You folks sound like wonderful, caring parents.
Your daughter is very lucky. God bless you both.
Peace, Andrew
 
My wife and two of her sisters were SA by her dad. But the youngest one wasn't. My wife has a weirdly friendly relationship with her parents that I can't understand and wouldn't have myself, but it's how she deals with it. When that last sister was left as the only child remaining in the house though, my wife took control. She and the two sisters called the police. Her dad was arrested, fined, and forced to go to therapy. (Not long enough in therapy and I would have sent him to jail myself, but I guess he did seem to benefit slightly.)

My wife's youngest sister then moved in with us for a time. We didn't hide anything from her, but like Mike said, we didn't go into a whole lot of details either. That was a sad situation, because she eventually had to move back in with her parents and lived in her bedroom with a padlock on the inside so she could feel safe. She was never SA, but she definitely suffered and still has as many problems as the sisters that were SA.

I am really impressed by your determination to protect your daughter. I don't understand people like your wife and mine that seem to be able to deal with abusers in a relatively normal way, but my wife is doing well, so it must work for some. If it came to my daughter, though, I'm with you. The kid gets protected at all costs.

Long-winded with really no answer. The only thought I have is that the damage has been done already, and better for your daughter to trust her parents implicitly than to join any family in living a lie. Ten-year-olds know more than we care to give them credit for sometimes. Better for her to have some information that will keep her safe than no information at all.

I agree with the others. You sound like excellent parents. Too bad you're having to do this under such difficult circumstances. Hang in there.
 
I cannot answer this for you. But for myself, I would trust in the capacity of your daughter to understand the facts of life and tell her the truth. If she is to be subjected to the company of abusers, she should be forewarned of the danger.
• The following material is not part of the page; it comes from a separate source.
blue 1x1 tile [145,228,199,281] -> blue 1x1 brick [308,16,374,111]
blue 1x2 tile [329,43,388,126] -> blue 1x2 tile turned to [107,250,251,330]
I think of how much of our suffering was caused because we did not know who to trust and who not to trust. How many of us would be free of this pain if we had only known?
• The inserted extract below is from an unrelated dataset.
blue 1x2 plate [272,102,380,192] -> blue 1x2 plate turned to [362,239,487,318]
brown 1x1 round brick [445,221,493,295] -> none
They told you not to tell when you were a child being abused. They were liars, protecting themselves. Now you are an adult and can stop the abuse by telling the truth.

Aden
 
Thank you everyone who has replied and the PM's as well.


It is a very difficult question and tough to be in a situation.


My wife and I discussed it and Andrew's advice sounds the best for our situation. We are going to talk to her mom and explain how we feel and never to ask us to put us in that situation to have to tell our daughter.


As far as my own abuse, my daughter does not even know she has a step-grandfather who was my abuser who is still alive.

Luckily majority of my family support myself and have nothing to do with my abuser, save a few like my grandmother who still married to him.

So for now I am so glad I dont have to tell her anything.

We also have taught my daughter, well my wife did most of the talking about if anyone ever touches or makes you feel uncomfortable tell us right away.
 
I know that I am late in responding to this, and I am glad that you got such good advice that you feel will help you. Good luck to you, your wife, and your daughter.